Mohammadzadeh and Abdollahi, two Kurdish citizens from the city of Bukan in Iran, were detained by security forces in their places of residence in the fall of 2005. Both individuals were subsequently held at detention centers in the cities of Mahabad and Orumiyeh and interrogated on allegations of committing muharibih--or “waging war against God”. In the winter of 2006, after 15 months of legal limbo, the two political prisoners were tried for the crime of muharibih in Branch 1 of the revolutionary court in the city of Mahabad.

A source close to Mohammadzadeh and Abdollahi told IHRDC that the attorneys chosen by the defendants were not permitted to review their case—and that the proceedings were actually convened in the absence of the attorneys. Ultimately, Branch 1 of the revolutionary court of Mahabad sentenced Mohammadzadeh to 20 years imprisonment and exile to prison in the city of Yazd for muharibih through membership in Komala—a Kurdish political party. The same court sentenced Abdollahi to 15 years of imprisonment and exile to the prison of Tabas on the same charges. The case was then sent to the appeals court in West Azerbaijan province, and the court upheld both sentences with allowing the defendants and/or their attorneys to present any defense.

Another source close to the defendants affirms that the police filed a claim against Mohammadzadeh and Abdollahi for killing a police officer at the time of their arrest.
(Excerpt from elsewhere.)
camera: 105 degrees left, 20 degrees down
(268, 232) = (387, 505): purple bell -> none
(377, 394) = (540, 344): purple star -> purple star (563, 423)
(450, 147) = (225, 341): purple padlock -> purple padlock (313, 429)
After years of investigation, the public court of Orumiyeh tried both Mohammadzadeh and Abdollahi for murder.  While Abdollahi was found innocent, the court sentenced Mohammadzadeh to pay diyah--blood money—to the family of the victim. Police forces and the family of the victim appealed the sentence and the verdict was sent to the Supreme Court. The Supreme Court sent the case back to one of the branches of the public court in Orumiyeh to be reprocessed.

Based on the court summons, the two prisoners are to be re-tried next week in one of the branches of the public court of Orumiyeh for the murder of the police officer.
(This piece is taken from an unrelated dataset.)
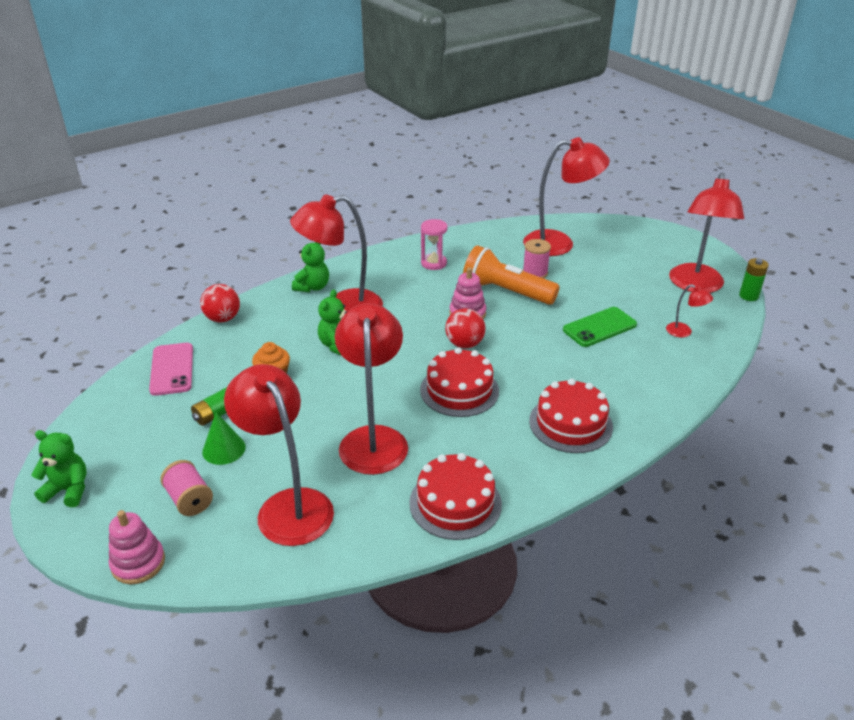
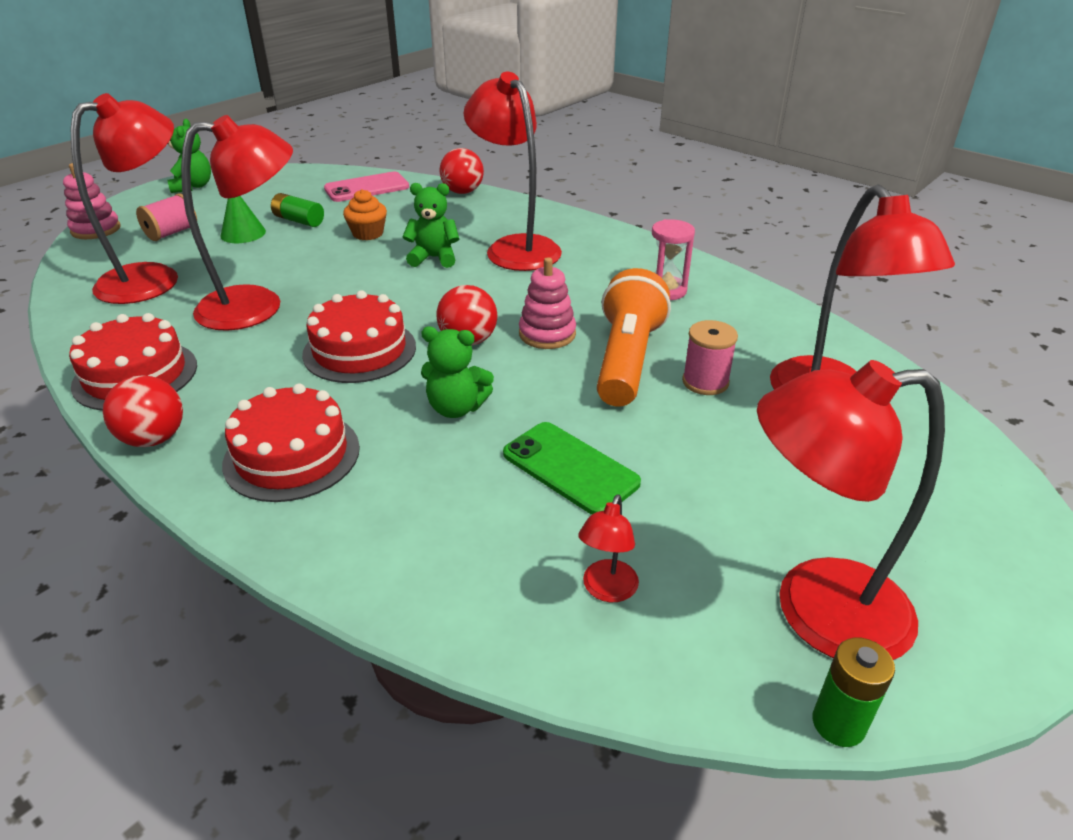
camera: 75 degrees right, 0 degrees up
(313, 287) = (551, 224): green teddy bear -> green teddy bear (456, 408)
(540, 486) = (154, 439): none -> red ball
In February 2010, Mohammadzadeh and Abdollahi were transferred to cells at the Intelligence Office of Orumiyeh and psychologically pressured and threatened during a month of interrogation. Following the dissemination of information about their case in the international press, the Intelligence Office of Orumiyeh brought a new case against Mohammadzadeh and Abdollahi in March 2010 based on their alleged connections with foreign media.  Subsequently, Branch 1 of the revolutionary court of Orumiyeh sentenced Mohammadzadeh and Abdollahi to 6 months of imprisonment for sending news about their conditions inside prison to foreign media.
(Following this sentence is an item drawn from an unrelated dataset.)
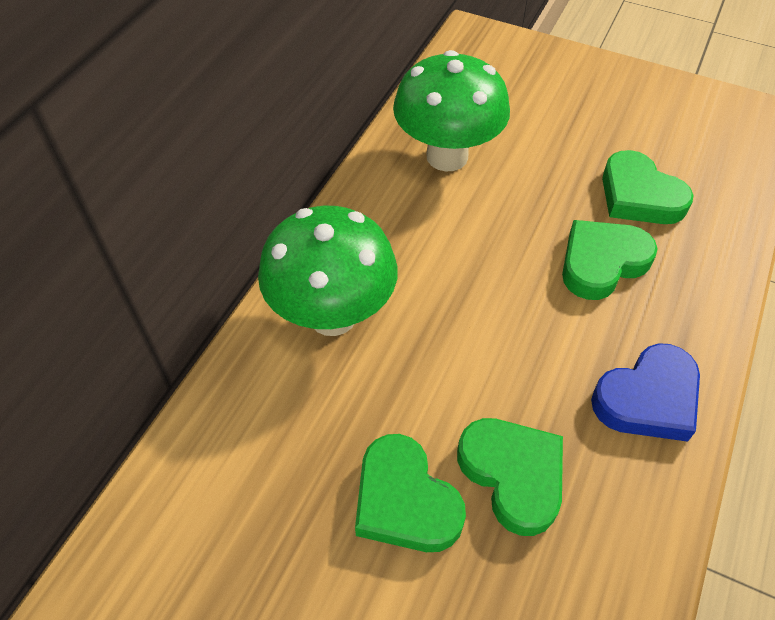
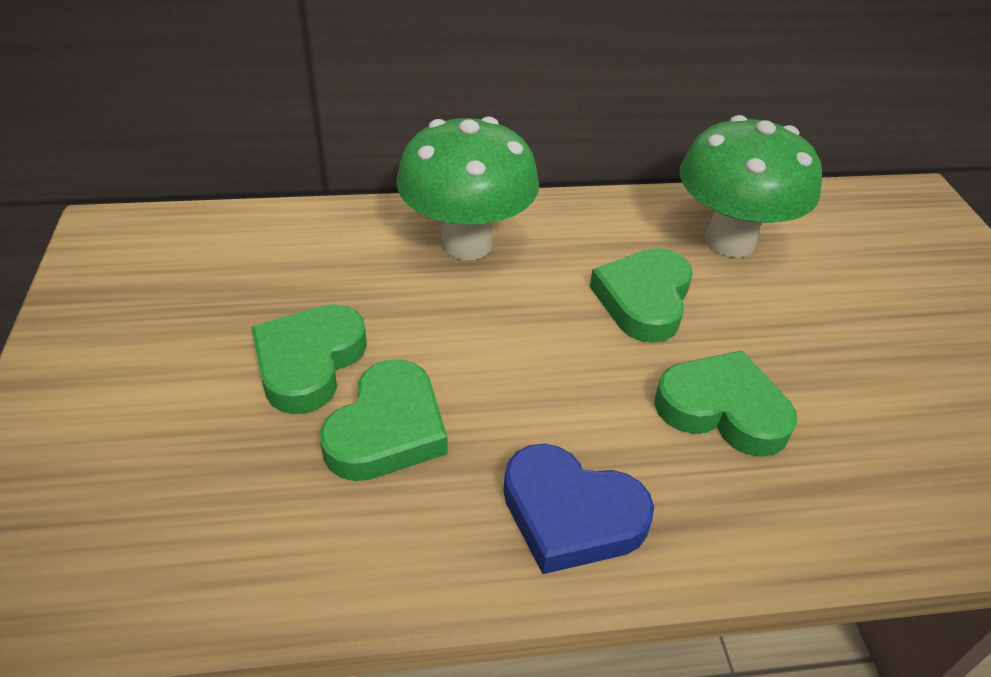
camera: 55 degrees right, 10 degrees down
(639, 196) = (862, 410): green heart -> green heart (643, 300)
The latest news about Mohammadzadeh indicates that on Saturday, April 1, 2012, he was transferred to solitary confinement in Orumiyeh prison. Information about his condition in solitary confinement and the reason for his transfer to the solitary cells is unknown. Up until Mohammadzadeh’s transfer, both Mohammadzadeh and Abdollahi were detained in the special prison ward for “murderers and drug traffickers” in the central prison of Orumiyeh.